▶ [PROBLEM STATEMENT]
Answer these from the passage on the Moon's formation:
1. At what temperature does metallic iron boil?
2. About how long after Earth formed did the last remaining embryo strike it?
3. Which silicate would be the last to condense if the Moon formed from such high temperatures?

** start SUPPLIED TEXT **

In the previous post I hinted that some of what we found from our study of moon rocks raises issues of self-consistency when viewed in terms of the standard paradigm. To summarize the relevant points of that paradigm, the argument goes that the dust in the accretion disk that was left behind after the star formed accreted into Mars-sized bodies that we shall call embryos, and these moved around in highly elliptical orbits and eventually collided to form planets. While these were all mixed up – simulations suggest what made Earth included bodies from outside Mars’ current orbit, and closer to the star than Mercury’s current orbit. These collisions were extraordinarily violent, and the Earth formed from a cloud of silicate vapours that condensed to a ball of boiling silicates at a little under 3000 degrees C. Metallic iron boils at 2862 degrees C, so it was effectively refluxing, and under these conditions it would extract elements such as tungsten and gold that dissolve in iron and take them with it to the core. About sixty million years after Earth formed, one remaining embryo struck Earth, a huge amount of silicates were sent into space, and the Moon condensed from this. The core of this embryo was supposedly iron, and it migrated into the Earth to join our core, leaving the Moon a ball of silicate vapour that had originated from Earth and condensed from something like 10,000 degrees C. You may now see a minor problem for Earth: if this iron took out all the gold, tungsten, etc, how come we can find it? One possibility is the metals formed chemical compounds. That is unlikely because at those temperatures elements that form only moderate-strength chemical bonds would not survive, and since gold is remarkably unreactive, that explanation won’t work. Another problem is that the Moon has very little water and no nitrogen. This easily explained through their being lost to space from the silicate vapours, but where did the Earth get its volatiles? And if the Moon did condense from such high temperatures, the last silicate to condense would be fayalite, but that was not included in the Apollo rocks, or if it were, nothing was made of that. This alone is not necessarily indicative, though, because fayalite is denser than the other olivines, and if there were liquid silicates for long enough it would presumably sink.

** end SUPPLIED TEXT **
** start EXCERPTED RECORDS **

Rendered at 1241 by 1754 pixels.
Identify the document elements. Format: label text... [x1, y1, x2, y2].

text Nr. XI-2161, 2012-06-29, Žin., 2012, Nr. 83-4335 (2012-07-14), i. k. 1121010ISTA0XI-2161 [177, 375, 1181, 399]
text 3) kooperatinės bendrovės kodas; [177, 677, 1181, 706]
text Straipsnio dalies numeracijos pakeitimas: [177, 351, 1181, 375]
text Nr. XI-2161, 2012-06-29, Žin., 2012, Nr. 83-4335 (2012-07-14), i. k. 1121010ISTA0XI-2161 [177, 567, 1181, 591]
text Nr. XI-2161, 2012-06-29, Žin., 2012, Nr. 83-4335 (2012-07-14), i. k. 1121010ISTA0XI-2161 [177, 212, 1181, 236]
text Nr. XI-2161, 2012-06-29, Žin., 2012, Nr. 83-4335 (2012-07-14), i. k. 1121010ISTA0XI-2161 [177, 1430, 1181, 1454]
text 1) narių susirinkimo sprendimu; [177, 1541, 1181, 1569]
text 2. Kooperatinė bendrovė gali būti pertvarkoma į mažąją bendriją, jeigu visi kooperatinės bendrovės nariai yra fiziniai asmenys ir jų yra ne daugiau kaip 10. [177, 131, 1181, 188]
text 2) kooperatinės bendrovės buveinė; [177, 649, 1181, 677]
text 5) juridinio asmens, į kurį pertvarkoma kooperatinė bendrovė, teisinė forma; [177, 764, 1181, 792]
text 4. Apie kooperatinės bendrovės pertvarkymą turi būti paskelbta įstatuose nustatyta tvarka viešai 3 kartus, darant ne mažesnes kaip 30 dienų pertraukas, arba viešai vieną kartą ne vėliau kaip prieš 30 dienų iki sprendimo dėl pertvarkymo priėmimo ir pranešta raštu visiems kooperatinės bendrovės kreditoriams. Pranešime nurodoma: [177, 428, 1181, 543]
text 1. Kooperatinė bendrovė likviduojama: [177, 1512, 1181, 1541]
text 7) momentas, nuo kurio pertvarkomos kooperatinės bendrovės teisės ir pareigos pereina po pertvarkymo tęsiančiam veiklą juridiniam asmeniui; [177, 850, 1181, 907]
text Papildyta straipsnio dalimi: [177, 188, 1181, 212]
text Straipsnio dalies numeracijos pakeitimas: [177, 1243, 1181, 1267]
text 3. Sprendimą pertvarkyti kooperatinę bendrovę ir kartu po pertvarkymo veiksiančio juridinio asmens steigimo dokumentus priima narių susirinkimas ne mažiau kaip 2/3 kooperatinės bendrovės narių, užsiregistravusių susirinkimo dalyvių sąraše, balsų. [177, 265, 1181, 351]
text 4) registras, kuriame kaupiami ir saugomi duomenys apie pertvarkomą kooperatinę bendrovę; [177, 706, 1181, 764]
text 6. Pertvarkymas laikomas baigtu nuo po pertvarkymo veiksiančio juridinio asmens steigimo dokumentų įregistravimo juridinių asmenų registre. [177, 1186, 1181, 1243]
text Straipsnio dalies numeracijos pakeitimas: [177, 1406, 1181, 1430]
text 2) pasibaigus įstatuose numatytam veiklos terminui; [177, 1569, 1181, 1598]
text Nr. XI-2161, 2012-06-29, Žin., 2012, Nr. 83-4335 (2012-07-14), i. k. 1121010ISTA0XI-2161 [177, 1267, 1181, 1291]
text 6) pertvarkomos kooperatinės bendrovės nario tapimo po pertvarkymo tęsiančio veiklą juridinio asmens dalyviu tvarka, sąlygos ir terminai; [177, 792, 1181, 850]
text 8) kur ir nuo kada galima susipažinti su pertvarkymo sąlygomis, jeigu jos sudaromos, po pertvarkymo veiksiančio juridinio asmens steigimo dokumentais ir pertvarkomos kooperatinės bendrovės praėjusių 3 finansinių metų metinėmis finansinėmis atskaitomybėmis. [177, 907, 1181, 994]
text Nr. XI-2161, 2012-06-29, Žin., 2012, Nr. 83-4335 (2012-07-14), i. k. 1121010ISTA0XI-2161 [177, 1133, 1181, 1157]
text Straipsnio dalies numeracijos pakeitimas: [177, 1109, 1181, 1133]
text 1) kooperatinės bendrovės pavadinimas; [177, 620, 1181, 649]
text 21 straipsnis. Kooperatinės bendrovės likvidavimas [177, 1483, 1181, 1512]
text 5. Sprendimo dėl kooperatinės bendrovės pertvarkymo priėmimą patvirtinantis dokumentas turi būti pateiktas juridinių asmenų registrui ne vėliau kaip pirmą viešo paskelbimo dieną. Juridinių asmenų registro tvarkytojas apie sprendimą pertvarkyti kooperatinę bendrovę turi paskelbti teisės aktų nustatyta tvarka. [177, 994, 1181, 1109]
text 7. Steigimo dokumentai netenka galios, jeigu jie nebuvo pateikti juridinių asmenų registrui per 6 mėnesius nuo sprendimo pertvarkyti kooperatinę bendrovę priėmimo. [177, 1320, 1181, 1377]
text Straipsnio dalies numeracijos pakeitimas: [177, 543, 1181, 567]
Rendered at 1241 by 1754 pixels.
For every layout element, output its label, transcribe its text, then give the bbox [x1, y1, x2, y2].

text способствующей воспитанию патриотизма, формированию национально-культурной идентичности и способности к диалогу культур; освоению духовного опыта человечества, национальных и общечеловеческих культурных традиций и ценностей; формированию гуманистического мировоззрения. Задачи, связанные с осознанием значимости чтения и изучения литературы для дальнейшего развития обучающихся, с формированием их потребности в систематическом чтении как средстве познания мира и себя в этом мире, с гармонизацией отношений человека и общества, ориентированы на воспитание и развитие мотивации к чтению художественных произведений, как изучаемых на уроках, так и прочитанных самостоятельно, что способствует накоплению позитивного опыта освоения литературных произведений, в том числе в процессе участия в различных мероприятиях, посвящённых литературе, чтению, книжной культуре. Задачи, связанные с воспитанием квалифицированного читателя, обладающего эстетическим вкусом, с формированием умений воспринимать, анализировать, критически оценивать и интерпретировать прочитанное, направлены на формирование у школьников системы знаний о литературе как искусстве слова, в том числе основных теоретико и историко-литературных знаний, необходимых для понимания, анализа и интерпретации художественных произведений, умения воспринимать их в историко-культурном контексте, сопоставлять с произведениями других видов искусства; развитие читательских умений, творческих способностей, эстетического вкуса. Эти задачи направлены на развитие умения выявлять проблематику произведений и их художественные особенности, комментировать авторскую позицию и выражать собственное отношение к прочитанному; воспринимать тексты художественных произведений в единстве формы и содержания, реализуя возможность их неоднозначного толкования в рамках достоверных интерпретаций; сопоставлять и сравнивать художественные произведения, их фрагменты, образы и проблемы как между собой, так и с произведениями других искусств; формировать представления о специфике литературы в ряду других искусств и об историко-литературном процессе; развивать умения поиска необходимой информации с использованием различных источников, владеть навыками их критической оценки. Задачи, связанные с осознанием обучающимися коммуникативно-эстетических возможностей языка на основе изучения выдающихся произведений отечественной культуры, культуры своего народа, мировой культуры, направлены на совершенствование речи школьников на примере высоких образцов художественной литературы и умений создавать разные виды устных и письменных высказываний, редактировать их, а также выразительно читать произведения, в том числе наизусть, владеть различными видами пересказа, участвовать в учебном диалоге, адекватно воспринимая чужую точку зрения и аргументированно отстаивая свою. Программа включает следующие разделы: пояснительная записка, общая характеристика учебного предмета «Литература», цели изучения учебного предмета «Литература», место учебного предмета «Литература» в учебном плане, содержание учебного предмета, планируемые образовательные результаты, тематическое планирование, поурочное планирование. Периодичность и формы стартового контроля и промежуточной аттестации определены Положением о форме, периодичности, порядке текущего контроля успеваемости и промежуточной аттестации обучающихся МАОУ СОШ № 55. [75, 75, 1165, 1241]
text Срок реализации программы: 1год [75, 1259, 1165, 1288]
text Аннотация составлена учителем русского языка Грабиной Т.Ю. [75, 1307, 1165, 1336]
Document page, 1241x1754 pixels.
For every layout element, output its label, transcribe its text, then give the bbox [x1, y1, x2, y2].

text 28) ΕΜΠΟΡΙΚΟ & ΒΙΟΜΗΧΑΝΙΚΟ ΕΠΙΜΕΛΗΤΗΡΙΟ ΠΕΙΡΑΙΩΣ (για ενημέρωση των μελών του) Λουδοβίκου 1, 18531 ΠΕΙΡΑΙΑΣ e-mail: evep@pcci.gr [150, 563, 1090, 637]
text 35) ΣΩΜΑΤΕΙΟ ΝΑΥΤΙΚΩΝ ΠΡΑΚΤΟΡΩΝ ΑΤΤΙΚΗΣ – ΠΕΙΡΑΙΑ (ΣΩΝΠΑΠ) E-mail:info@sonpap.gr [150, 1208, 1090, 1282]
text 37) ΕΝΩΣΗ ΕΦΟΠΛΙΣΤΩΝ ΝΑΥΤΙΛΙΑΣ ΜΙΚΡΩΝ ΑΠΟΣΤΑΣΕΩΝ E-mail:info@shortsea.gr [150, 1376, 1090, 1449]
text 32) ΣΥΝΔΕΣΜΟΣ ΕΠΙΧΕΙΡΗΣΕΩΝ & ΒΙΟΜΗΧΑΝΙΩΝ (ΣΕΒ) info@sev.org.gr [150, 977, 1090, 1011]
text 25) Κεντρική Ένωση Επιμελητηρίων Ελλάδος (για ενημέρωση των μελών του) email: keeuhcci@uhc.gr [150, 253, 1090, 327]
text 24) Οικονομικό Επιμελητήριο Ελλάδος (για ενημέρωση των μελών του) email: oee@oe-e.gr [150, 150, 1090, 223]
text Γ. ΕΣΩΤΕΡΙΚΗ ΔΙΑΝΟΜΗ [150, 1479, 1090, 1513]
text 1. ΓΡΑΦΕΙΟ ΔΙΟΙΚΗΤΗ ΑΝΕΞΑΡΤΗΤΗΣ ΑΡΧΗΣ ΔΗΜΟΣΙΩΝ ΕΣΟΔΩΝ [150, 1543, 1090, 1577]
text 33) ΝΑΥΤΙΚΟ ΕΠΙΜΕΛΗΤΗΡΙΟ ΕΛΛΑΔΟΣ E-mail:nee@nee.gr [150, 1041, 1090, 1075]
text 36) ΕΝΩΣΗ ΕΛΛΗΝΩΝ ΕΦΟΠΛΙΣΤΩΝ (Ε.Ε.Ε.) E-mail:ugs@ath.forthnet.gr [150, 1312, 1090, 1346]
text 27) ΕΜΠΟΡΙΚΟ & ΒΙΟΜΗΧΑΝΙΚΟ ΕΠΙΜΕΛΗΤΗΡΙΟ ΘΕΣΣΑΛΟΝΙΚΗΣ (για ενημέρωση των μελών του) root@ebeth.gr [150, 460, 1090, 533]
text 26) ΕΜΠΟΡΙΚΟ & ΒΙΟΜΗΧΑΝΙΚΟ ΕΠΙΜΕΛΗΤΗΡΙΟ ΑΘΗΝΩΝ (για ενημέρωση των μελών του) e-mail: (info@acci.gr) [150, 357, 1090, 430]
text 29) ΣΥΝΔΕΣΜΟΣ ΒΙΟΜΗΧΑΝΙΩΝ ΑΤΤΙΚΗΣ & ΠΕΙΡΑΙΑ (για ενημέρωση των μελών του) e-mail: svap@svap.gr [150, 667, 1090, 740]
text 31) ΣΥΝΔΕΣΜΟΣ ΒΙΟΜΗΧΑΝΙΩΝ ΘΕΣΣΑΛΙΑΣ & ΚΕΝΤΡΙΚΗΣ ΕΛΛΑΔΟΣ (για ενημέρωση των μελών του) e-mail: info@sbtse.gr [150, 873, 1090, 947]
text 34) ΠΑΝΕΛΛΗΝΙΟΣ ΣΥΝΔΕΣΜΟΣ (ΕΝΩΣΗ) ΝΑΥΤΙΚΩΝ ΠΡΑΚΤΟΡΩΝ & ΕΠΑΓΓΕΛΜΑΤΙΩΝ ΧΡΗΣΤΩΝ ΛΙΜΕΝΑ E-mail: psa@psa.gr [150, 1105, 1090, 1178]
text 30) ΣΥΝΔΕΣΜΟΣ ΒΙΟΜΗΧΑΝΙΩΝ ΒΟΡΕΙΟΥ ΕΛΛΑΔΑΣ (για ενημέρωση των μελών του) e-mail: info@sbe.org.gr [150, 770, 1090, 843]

** end EXCERPTED RECORDS **

▶ [ANSWER TO THE PROBLEM]
1. 2862 degrees C
2. About sixty million years
3. Fayalite